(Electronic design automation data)
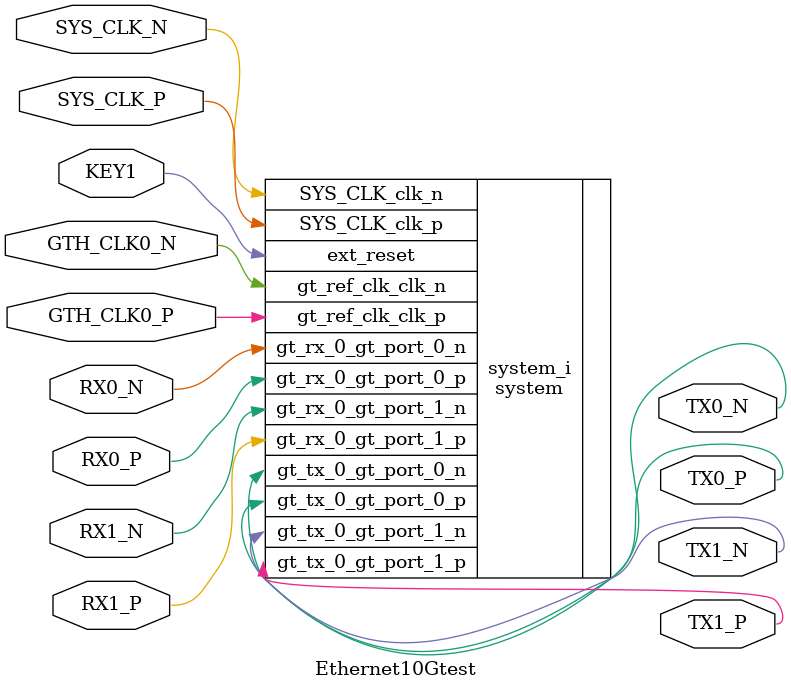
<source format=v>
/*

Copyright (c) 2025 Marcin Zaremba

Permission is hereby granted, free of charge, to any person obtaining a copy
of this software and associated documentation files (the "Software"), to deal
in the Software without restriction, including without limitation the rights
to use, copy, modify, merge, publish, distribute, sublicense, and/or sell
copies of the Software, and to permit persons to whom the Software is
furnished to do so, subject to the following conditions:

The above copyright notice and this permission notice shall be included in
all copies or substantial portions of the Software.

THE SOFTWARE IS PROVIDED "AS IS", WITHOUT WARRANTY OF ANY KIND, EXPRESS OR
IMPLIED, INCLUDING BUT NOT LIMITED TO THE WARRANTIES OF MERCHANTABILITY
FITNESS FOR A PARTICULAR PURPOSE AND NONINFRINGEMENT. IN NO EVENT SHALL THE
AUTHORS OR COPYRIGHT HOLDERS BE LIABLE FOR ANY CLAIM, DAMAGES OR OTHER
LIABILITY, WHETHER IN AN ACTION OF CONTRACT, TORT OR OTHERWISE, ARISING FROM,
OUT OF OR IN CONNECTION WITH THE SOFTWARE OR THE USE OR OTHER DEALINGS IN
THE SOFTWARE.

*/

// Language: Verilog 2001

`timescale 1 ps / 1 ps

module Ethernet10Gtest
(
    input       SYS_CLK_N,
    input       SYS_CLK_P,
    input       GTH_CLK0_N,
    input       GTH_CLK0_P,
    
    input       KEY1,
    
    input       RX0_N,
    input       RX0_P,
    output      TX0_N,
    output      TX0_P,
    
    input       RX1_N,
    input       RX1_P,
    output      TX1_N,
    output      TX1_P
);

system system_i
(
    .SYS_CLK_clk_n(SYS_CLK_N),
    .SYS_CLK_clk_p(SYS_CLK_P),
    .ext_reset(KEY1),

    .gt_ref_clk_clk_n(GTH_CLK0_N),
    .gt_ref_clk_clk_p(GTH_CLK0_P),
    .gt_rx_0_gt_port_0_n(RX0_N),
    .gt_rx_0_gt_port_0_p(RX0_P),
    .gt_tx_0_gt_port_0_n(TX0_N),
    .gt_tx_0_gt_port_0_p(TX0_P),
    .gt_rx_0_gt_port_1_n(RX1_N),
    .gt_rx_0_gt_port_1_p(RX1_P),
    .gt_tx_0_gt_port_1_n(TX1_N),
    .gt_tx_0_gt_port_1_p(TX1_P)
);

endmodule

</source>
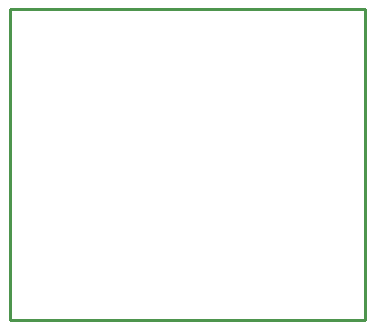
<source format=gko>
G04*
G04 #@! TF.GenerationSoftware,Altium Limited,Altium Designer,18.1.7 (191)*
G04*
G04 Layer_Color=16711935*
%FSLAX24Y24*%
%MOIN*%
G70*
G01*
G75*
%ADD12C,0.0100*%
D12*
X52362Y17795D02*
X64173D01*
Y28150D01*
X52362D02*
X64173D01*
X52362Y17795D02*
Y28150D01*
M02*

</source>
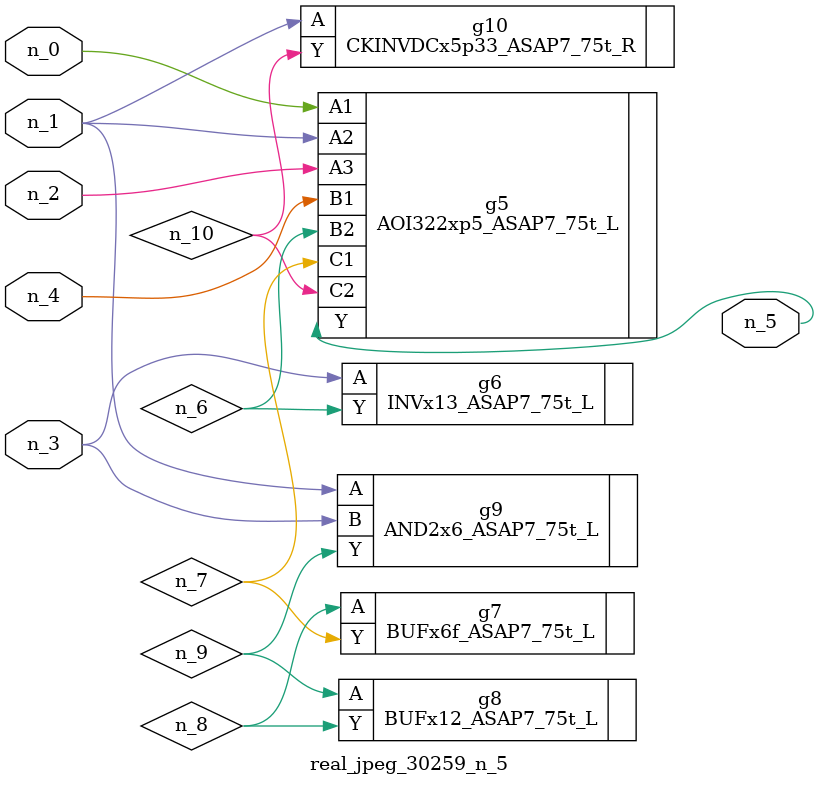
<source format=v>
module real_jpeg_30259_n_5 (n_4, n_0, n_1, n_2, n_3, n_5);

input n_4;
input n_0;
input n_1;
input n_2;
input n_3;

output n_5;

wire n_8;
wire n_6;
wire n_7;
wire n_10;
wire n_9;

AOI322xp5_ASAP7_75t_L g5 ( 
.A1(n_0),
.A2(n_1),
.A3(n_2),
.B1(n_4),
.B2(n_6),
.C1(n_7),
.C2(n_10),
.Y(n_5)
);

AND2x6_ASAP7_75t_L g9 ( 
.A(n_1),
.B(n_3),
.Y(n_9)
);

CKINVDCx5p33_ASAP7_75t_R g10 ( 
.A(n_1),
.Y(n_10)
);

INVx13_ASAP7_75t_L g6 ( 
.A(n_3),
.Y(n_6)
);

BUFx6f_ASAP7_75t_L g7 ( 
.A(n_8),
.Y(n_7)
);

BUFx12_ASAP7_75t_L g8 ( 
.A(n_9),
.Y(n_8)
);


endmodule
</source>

■ **Activity**: Output every record above word for word, omitting any pictures they contain.

■ **Output for this task**:
<source format=v>
/*

Copyright (c) 2025 Marcin Zaremba

Permission is hereby granted, free of charge, to any person obtaining a copy
of this software and associated documentation files (the "Software"), to deal
in the Software without restriction, including without limitation the rights
to use, copy, modify, merge, publish, distribute, sublicense, and/or sell
copies of the Software, and to permit persons to whom the Software is
furnished to do so, subject to the following conditions:

The above copyright notice and this permission notice shall be included in
all copies or substantial portions of the Software.

THE SOFTWARE IS PROVIDED "AS IS", WITHOUT WARRANTY OF ANY KIND, EXPRESS OR
IMPLIED, INCLUDING BUT NOT LIMITED TO THE WARRANTIES OF MERCHANTABILITY
FITNESS FOR A PARTICULAR PURPOSE AND NONINFRINGEMENT. IN NO EVENT SHALL THE
AUTHORS OR COPYRIGHT HOLDERS BE LIABLE FOR ANY CLAIM, DAMAGES OR OTHER
LIABILITY, WHETHER IN AN ACTION OF CONTRACT, TORT OR OTHERWISE, ARISING FROM,
OUT OF OR IN CONNECTION WITH THE SOFTWARE OR THE USE OR OTHER DEALINGS IN
THE SOFTWARE.

*/

// Language: Verilog 2001

`timescale 1 ps / 1 ps

module Ethernet10Gtest
(
    input       SYS_CLK_N,
    input       SYS_CLK_P,
    input       GTH_CLK0_N,
    input       GTH_CLK0_P,
    
    input       KEY1,
    
    input       RX0_N,
    input       RX0_P,
    output      TX0_N,
    output      TX0_P,
    
    input       RX1_N,
    input       RX1_P,
    output      TX1_N,
    output      TX1_P
);

system system_i
(
    .SYS_CLK_clk_n(SYS_CLK_N),
    .SYS_CLK_clk_p(SYS_CLK_P),
    .ext_reset(KEY1),

    .gt_ref_clk_clk_n(GTH_CLK0_N),
    .gt_ref_clk_clk_p(GTH_CLK0_P),
    .gt_rx_0_gt_port_0_n(RX0_N),
    .gt_rx_0_gt_port_0_p(RX0_P),
    .gt_tx_0_gt_port_0_n(TX0_N),
    .gt_tx_0_gt_port_0_p(TX0_P),
    .gt_rx_0_gt_port_1_n(RX1_N),
    .gt_rx_0_gt_port_1_p(RX1_P),
    .gt_tx_0_gt_port_1_n(TX1_N),
    .gt_tx_0_gt_port_1_p(TX1_P)
);

endmodule

</source>
<source format=gko>
G04*
G04 #@! TF.GenerationSoftware,Altium Limited,Altium Designer,18.1.7 (191)*
G04*
G04 Layer_Color=16711935*
%FSLAX24Y24*%
%MOIN*%
G70*
G01*
G75*
%ADD12C,0.0100*%
D12*
X52362Y17795D02*
X64173D01*
Y28150D01*
X52362D02*
X64173D01*
X52362Y17795D02*
Y28150D01*
M02*

</source>
<source format=v>
module real_jpeg_30259_n_5 (n_4, n_0, n_1, n_2, n_3, n_5);

input n_4;
input n_0;
input n_1;
input n_2;
input n_3;

output n_5;

wire n_8;
wire n_6;
wire n_7;
wire n_10;
wire n_9;

AOI322xp5_ASAP7_75t_L g5 ( 
.A1(n_0),
.A2(n_1),
.A3(n_2),
.B1(n_4),
.B2(n_6),
.C1(n_7),
.C2(n_10),
.Y(n_5)
);

AND2x6_ASAP7_75t_L g9 ( 
.A(n_1),
.B(n_3),
.Y(n_9)
);

CKINVDCx5p33_ASAP7_75t_R g10 ( 
.A(n_1),
.Y(n_10)
);

INVx13_ASAP7_75t_L g6 ( 
.A(n_3),
.Y(n_6)
);

BUFx6f_ASAP7_75t_L g7 ( 
.A(n_8),
.Y(n_7)
);

BUFx12_ASAP7_75t_L g8 ( 
.A(n_9),
.Y(n_8)
);


endmodule
</source>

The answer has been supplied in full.